DDLS.colon <- interGradientsDL(DDLS.colon)
We can explore the top 5 genes with the highest gradient for each cell type to check which genes are being more used by the model:
top.gradients <- topGradientsCellType(
DDLS.colon, method = "class", top.n.genes = 5
)
sapply(
top.gradients, \(x) x$Positive
) %>% as.data.frame()
## Anti-inflammatory_MFs B cells CD4+ T cells CD8+ T cells ECs ECs_tumor Enterocytes
## 1 LYVE1 IGHD KLRB1 GZMK FABP5 INSR UGT2B17
## 2 PLTP CD19 ANXA1 GZMH SOCS3 AQP1 ITM2C
## 3 FOLR2 FCRL1 GPR183 ITM2C CD36 HSPG2 UGT2A3
## 4 PDK4 PAX5 MAL VCAM1 CD320 IGFBP5 PCSK1N
## 5 RNASE1 CD83 LTB NKG7 SLC14A1 FKBP1A MYOM1
## Epithelial cells Epithelial_cancer_cells MFs_SPP1+ Mast cells Myofibroblasts NK cells
## 1 ZG16 AREG CTSD ANXA1 LGALS1 FGFBP2
## 2 AQP8 PLTP APOC1 GATA2 RP11-400N13.3 CMC1
## 3 URAD EN2 RP11-1008C21.1 CTSG ITM2C GNLY
## 4 TFF3 CTSH GPNMB VIM IGFL2 KRT86
## 5 REP15 GSTP1 APOE LMNA RP11-54O7.3 KLRC1
## Pericytes Plasma_cells Pro-inflammatory_MFs Regulatory T cells Smooth muscle cells Stromal cells
## 1 CD36 LINC00152 FCN1 BATF RERGL EPHA7
## 2 LINC00152 RGS1 S100A12 RTKN2 CASQ2 FCGRT
## 3 MAP6 IGHA1 TIMP1 TNFRSF4 DES C7
## 4 RNF152 IGHV4-61 IL1RN IL32 SNCG SEMA3E
## 5 CNTN4 SRGN SERPINB2 LTB RBM24 ZFP36
## T follicular helper cells cDC gamma delta T cells
## 1 CXCL13 HLA-DQA2 KLRC2
## 2 NR3C1 INSIG1 TRGC2
## 3 NMB CST7 TRDC
## 4 PTPN13 CD1C CCL5
## 5 SRGN ENHO GZMA
In addition, digitalDLSorteR also implements a function to plot the top gradients per cell type as a heatmap:
hh <- plotHeatmapGradsAgg(DDLS.colon, top.n.genes = 4, method = "class")
hh$Absolute
plot of chunk heatmapGradients_realModelWorkflow
It is important to note that these markers should not be interpreted as cell type markers.

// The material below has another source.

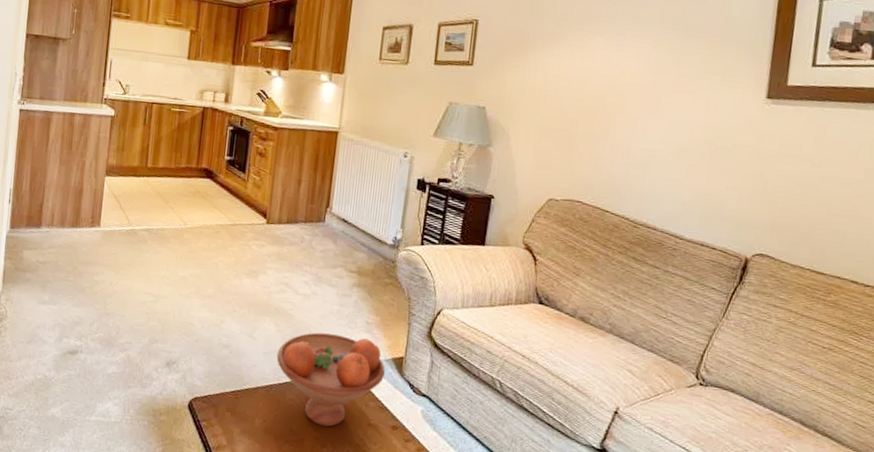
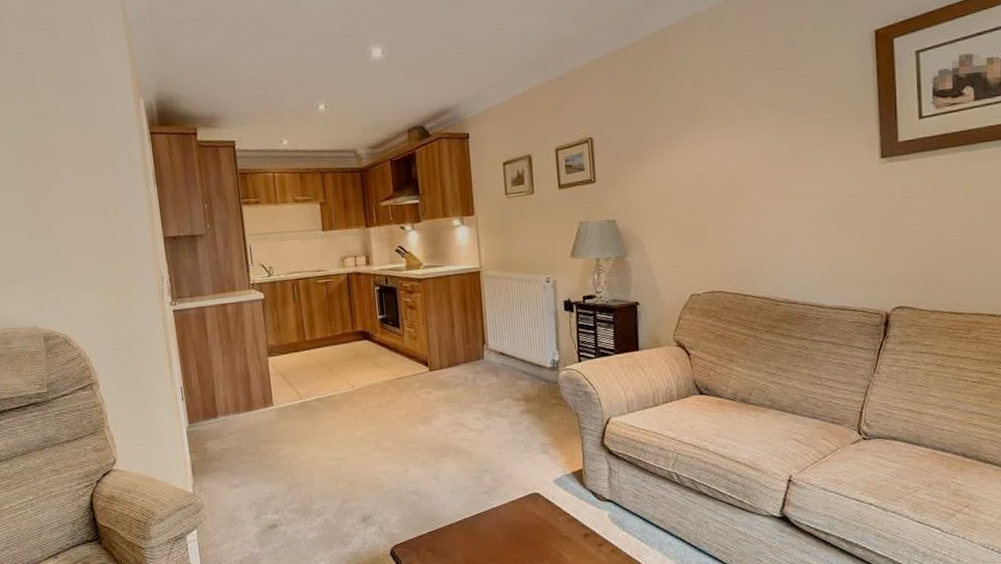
fruit bowl: present [276,332,385,427] -> none [463,459,568,547]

Rather, they serve as indications to help interpret the model’s performance. In addition, due to the multivariate nature of this approach, gradients are surrogates at the feature level for predictions made considering all input variables collectively, and thus caution should be exercised in drawing direct conclusions about specific gene-cell type relationships.